Wanneer je deze uitkering ontvangt heeft het UWV in samenspraak met andere instellingen besloten dat je niet meer kan werken.
Voordat u een weloverwogen beslissing neemt, moet u alle beschikbare opties bekijken en indien nodig advies inwinnen bij een financieel expert.

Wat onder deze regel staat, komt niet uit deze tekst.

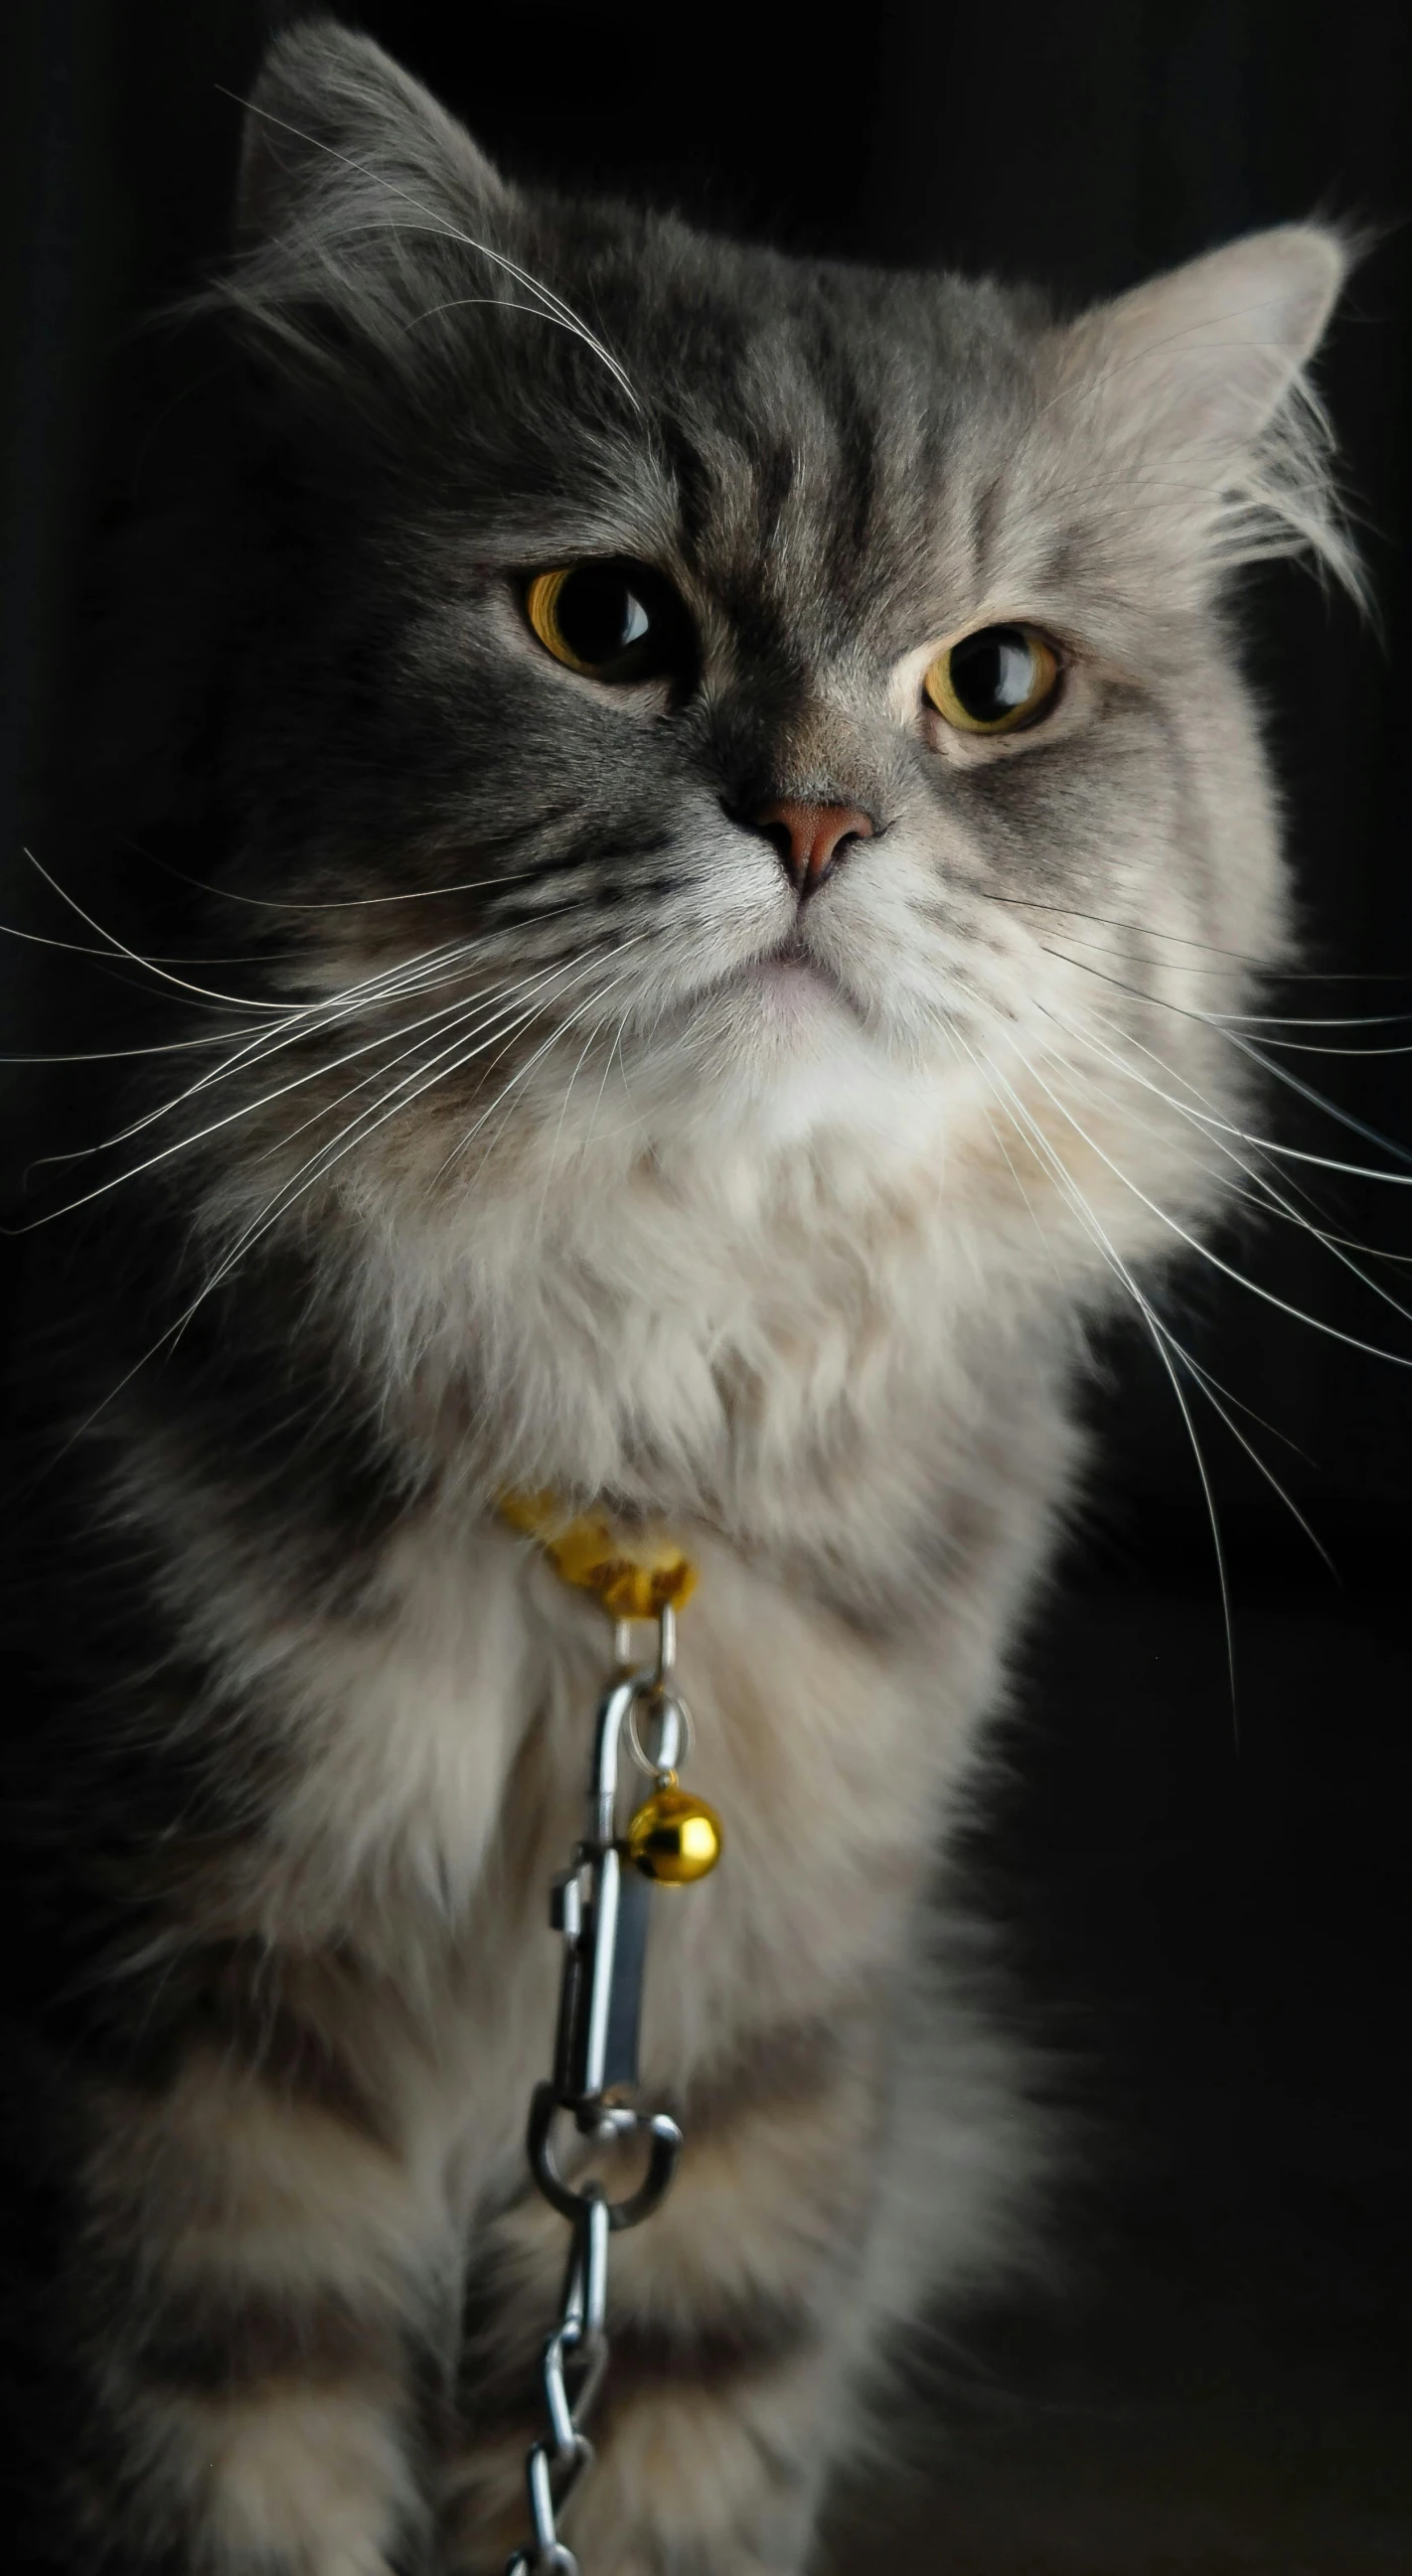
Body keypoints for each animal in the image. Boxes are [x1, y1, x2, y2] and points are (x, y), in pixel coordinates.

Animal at [0, 20, 1360, 2576]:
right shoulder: (194, 2038)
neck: (637, 1468)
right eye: (607, 626)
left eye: (996, 682)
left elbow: (660, 2462)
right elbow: (233, 2481)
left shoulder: (752, 2059)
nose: (818, 827)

Of een IVA de moeite waard is, hangt af van uw financiële situatie, totale schuldenniveau en het vermogen om maandelijkse betalingen te doen voor uw schulden .
U krijgt een IVA-uitkering als u minstens 80% arbeidsongeschikt bent en er is weinig of geen kans op herstel.
Een IVA kan invloed hebben op toekomstige inkomsten of activa die u krijgt . Als u bijvoorbeeld verhuist tijdens een IVA, moet u mogelijk al het geld dat u verdient als winst uit de verkoop van uw woning in de IVA storten. Als uw inkomen stijgt terwijl u een IVA heeft, moet u dit aangeven bij uw insolventiepraktijk.
De hoogte van de IVA-uitkering is 75% van het laatstverdiende loon tot maximaal 75% van € 71.628 (januari 2024). De uitkering loopt uiterlijk tot de pensioenleeftijd.
Er zijn geen regels die zeggen dat u niet mag sparen terwijl u een IVA-uitkering heeft . In sommige gevallen kan het handig zijn om wat extra geld opzij te zetten op een aparte spaarrekening, zodat u in geval van een financiële noodsituatie rond kunt komen.
Een IVA-uitkering is gunstiger als u volledig en duurzaam arbeidsongeschikt bent. U ontvangt een hogere uitkering zonder verplichtingen. Een WGA-uitkering is beter als u nog kunt werken of kans heeft op herstel.
In de praktijk zien wij dat na toekenning van een WGA 80-100% uitkering er 5 jaar voorbij kan gaan en er niets meer gebeurt. De ex-werknemer blijft dezelfde uitkering houden en de WHK premie of de WGA Eigenrisicodragerschap nota's blijven gebaseerd op de maximale WGA schadelast.
Een schuldenaar kan de supervisor vragen om zijn IVA te beëindigen . De supervisor zal dan het Certificate of Termination uitgeven, maar het proces kan nog steeds enkele maanden duren. De timing voor de uitgifte van kennisgevingen en certificaten zal in de overeenkomst zelf worden vastgelegd.
Een roodstand is een onbeschermde schuld - wat betekent dat het kan worden opgenomen in een IVA (Individual Voluntary Arrangement) . Onbeschermde schulden zijn schulden die niet 'beschermd' zijn door een van uw activa - terwijl een hypotheek bijvoorbeeld een gedekte schuld is omdat uw huis in beslag kan worden genomen als u stopt met betalen.
Volgens het NIBUD is het slim om zo'n 10 procent van je netto maandinkomen te sparen. Dat is de manier om een buffer op te bouwen. Volgens het Centraal Planbureau (CPB) ligt het modaal inkomen in 2024 op 44.000 euro bruto per jaar, of ongeveer 2900 euro netto per maand.
UWV berekent uw IVA-uitkering als volgt. Ga uit van het sociale verzekeringsloon (sv-loon) dat u verdiende in het jaar voordat u ziek werd. Deel dit totale sv-loon door 261 (gemiddelde aantal werkdagen in een jaar). Vermenigvuldig dit bedrag vervolgens met 21,75 (gemiddeld aantal uitkeringsdagen per maand).
U heeft niet te veel vermogen
Vermogen is bijvoorbeeld spaargeld, een erfenis of waardevolle spullen zoals een auto. De spullen van alle gezinsleden tellen mee. Uw vermogen mag maximaal € 15.540 zijn als u getrouwd bent, samenwoont of alleenstaand ouder bent.